You do give up on standalone flexibility for its small dimensions, mind. Joule has a single button which basically turns it on and off, and only a status LED rather than a display; all of the temperature and timing settings are controller via the smartphone app. Anova also has a companion app for remote use, but there are basic temperature controls and a display on the cooker itself, and thus it can be used without the app.

ChefSteps' argument is that it's the app which makes its sous-vide so special. Yes, you can manually set temperatures and timers if you have a recipe or tried-and-true method you prefer, but the company is more proud of its highly flexible guides. Choose a meal – a pork chop, perhaps, or a fistful of asparagus – and it will walk you through preparing it, from readying the ingredients to be bagged, to cooking them in the water bath for the right length of time, to finishing them off with a sear or maybe a reduced sauce.

There are plenty of photos and videos to assist with more complex steps, and the Joule app also uses them to help with the most common question around sous-video: what temperature should I use? By showing short clips of the results possible – steaks cooked rare through to well-done, for instance – it's easier to figure out not only what's safe but what's to your personal preferences. At the end of each recipe you can give feedback as to how you liked it yourself.
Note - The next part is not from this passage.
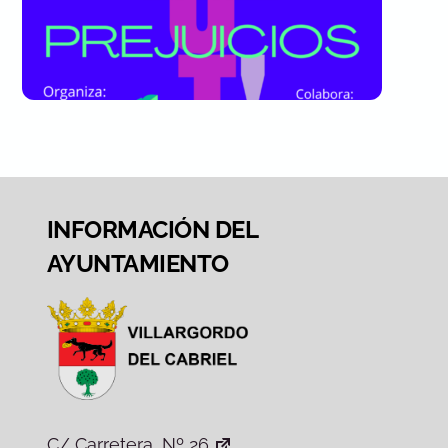
INFORMACIÓN DEL
AYUNTAMIENTO
C/ Carretera, Nº 26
For example, I love pork chops but cooking them in a pan can be frustrating: it's easy to leave them in a minute or so too long, and be left with a dried-out slab. With Joule, I didn't even bother opening the vacuum-sealed pouch the two chops had come in, instead simply dropping them into a pan of preheated water and leaving them there for about an hour, as per the app's instructions. They could, it reassured me, have stayed in there for anything up to four hours without the taste or consistency suffering.

Some seasoning and a quick sear on both sides in a hot pan finished it off, since sous-vide doesn't get to the high temperatures required for browning. Some use a kitchen blowtorch for that instead. When I cut in, it was soft and juicy, just how I like it.
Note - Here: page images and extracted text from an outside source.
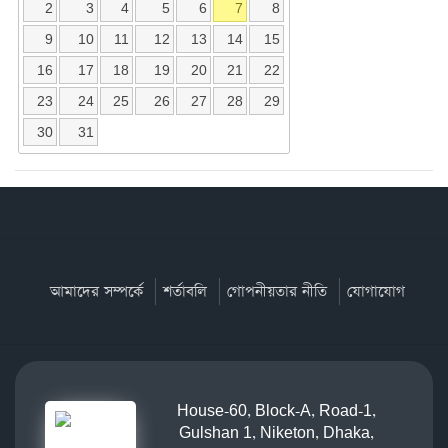
2
3
4
5
6
7
8
9
10
11
12
13
14
15
16
17
18
19
20
21
22
23
24
25
26
27
28
29
30
31
আমাদের সম্পর্কে
শর্তাবলি
গোপনীয়তার নীতি
যোগাযোগ
House-60, Block-A, Road-1,
Gulshan 1, Niketon, Dhaka,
Like slow-cooking, sous-vide does require you to think ahead. The times involved usually count out any last-minute meals. All the same, the ability to drop a few things into a Ziplock bag, squeeze the air out by partially-submerging it in water as you seal it up, and then leave Joule to its own devices to cook them can be a lot less labor-intensive, even if it takes more time than traditional methods.

Personally, with both ChefSteps' and Anova's cookers on hand, I've found that I use the smaller Joule more often. That's mainly for its easier setup, since I can just stand it into a saucepan of water rather than trying to fit a screw-mount at just the right height. You pay more for that convenience, mind: Joule is $199, versus $129 for Anova's Bluetooth version (or $179 for their WiFi model).

Both can handle heating and maintaining around the same amount of water, and both have recipe-packed apps, though I found ChefSteps' to have an edge in the usefulness of its guides. Anova has standalone functionality in its favor; Joule has its compactness and easy setup. The results on your plate are the same, but ChefSteps' Joule's sheer convenience has made it my go-to sous-vide cooker.